WHAT YOU WILL DO
Skip the pictures. Transcribe the rest of the data below without changing a word.

-- INPUT DATA follows --

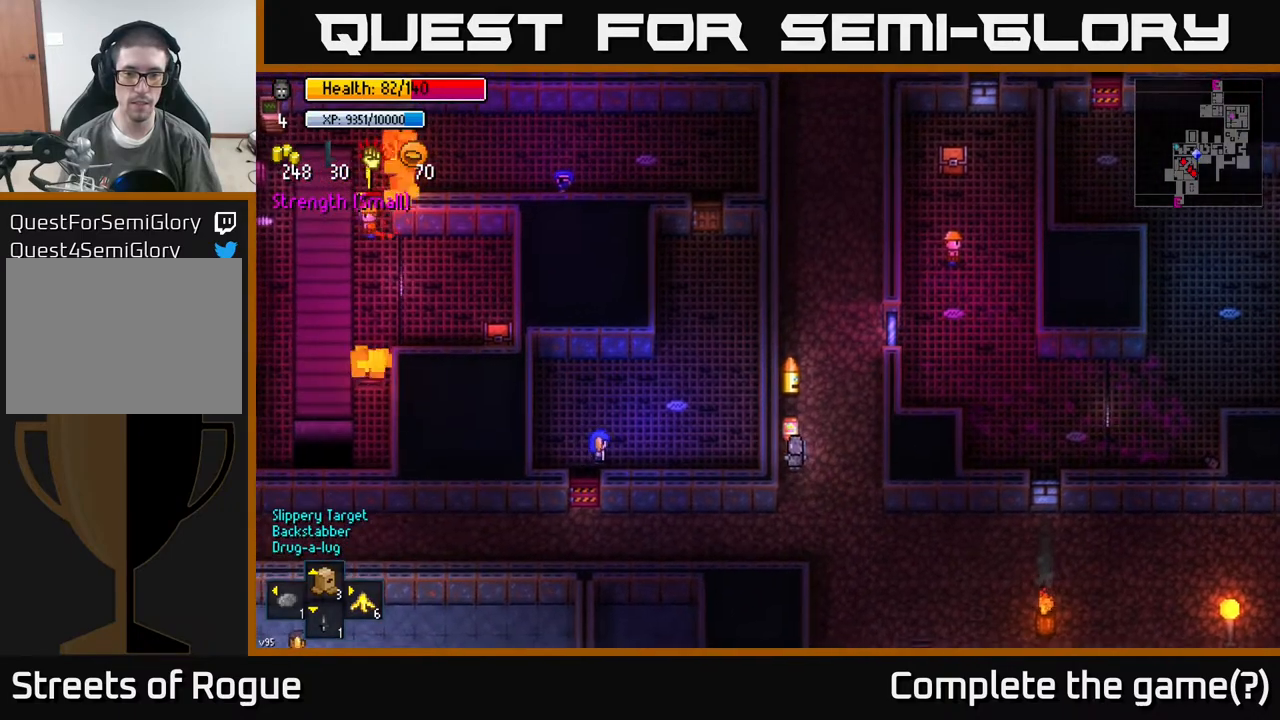
{"buttons": [], "left_stick": "center", "right_stick": "center", "events": [[100, "A", "down"], [150, "A", "up"]]}
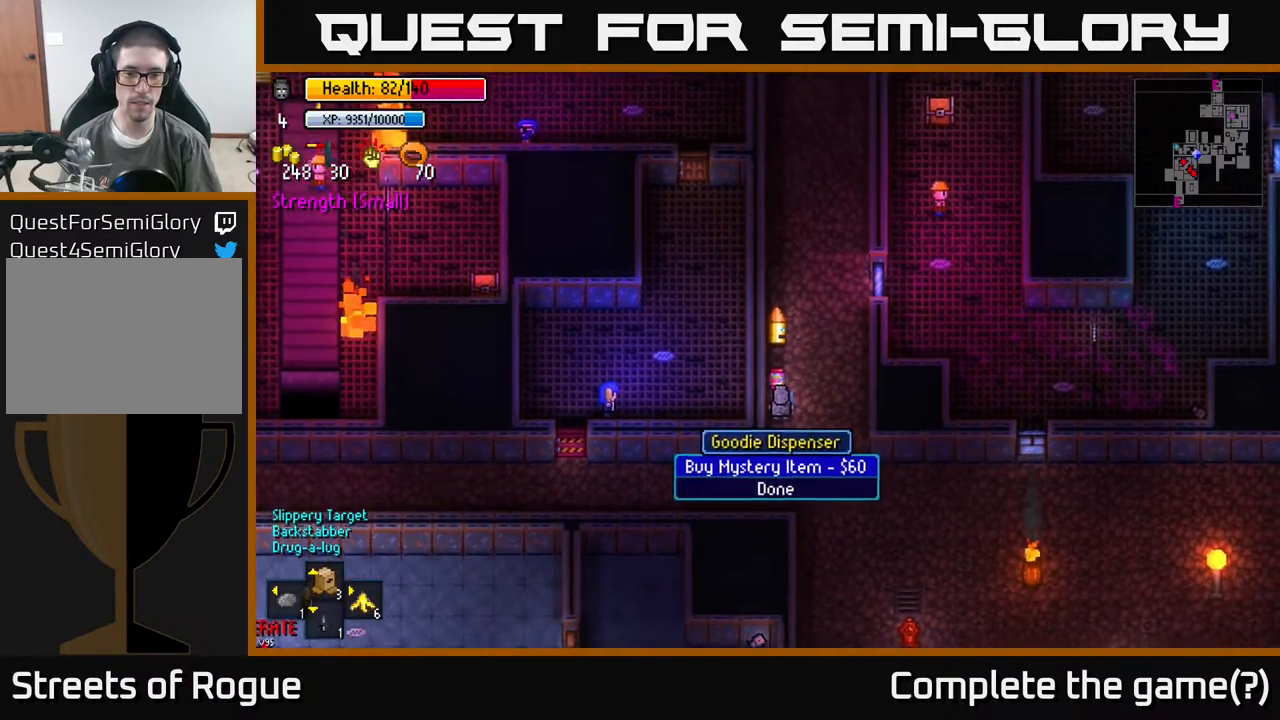
{"buttons": [], "left_stick": "center", "right_stick": "center", "events": []}
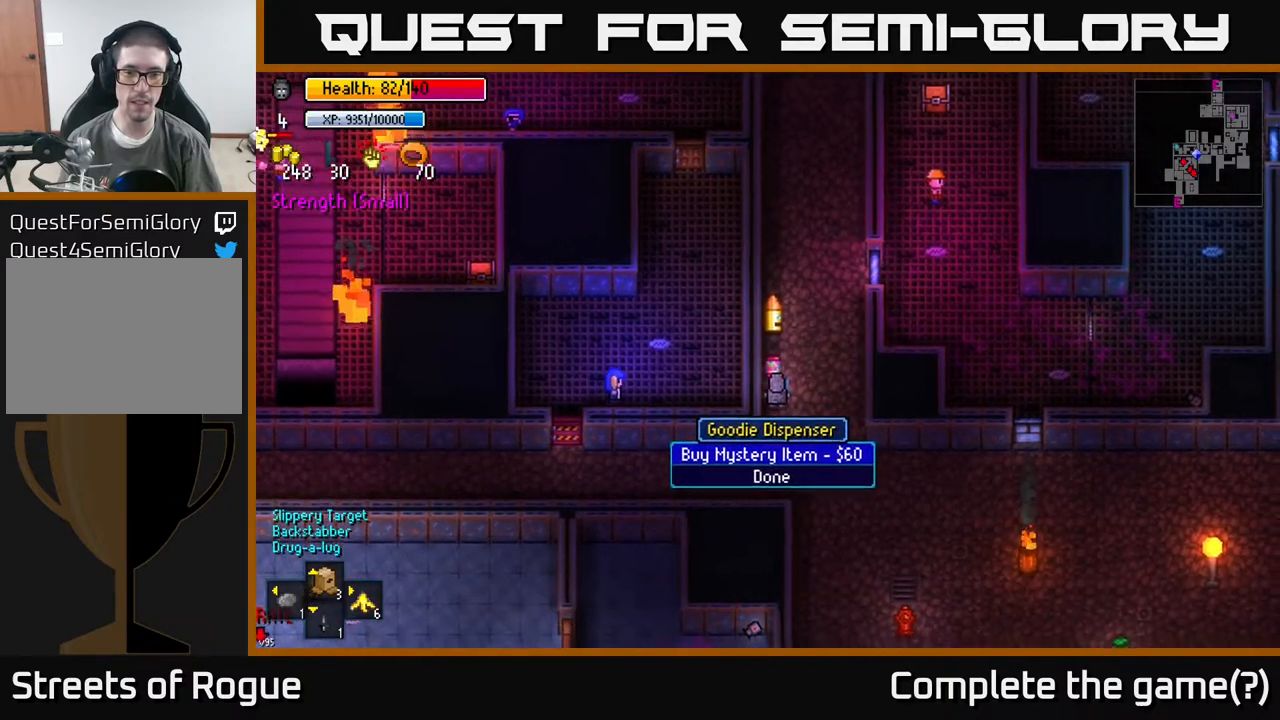
{"buttons": [], "left_stick": "down", "right_stick": "center", "events": [[350, "left_stick", "down"]]}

-- INPUT DATA concluded --

TASK RESULT
{"buttons": [], "left_stick": "center", "right_stick": "center", "events": [[100, "A", "down"], [150, "A", "up"]]}
{"buttons": [], "left_stick": "center", "right_stick": "center", "events": []}
{"buttons": [], "left_stick": "down", "right_stick": "center", "events": [[350, "left_stick", "down"]]}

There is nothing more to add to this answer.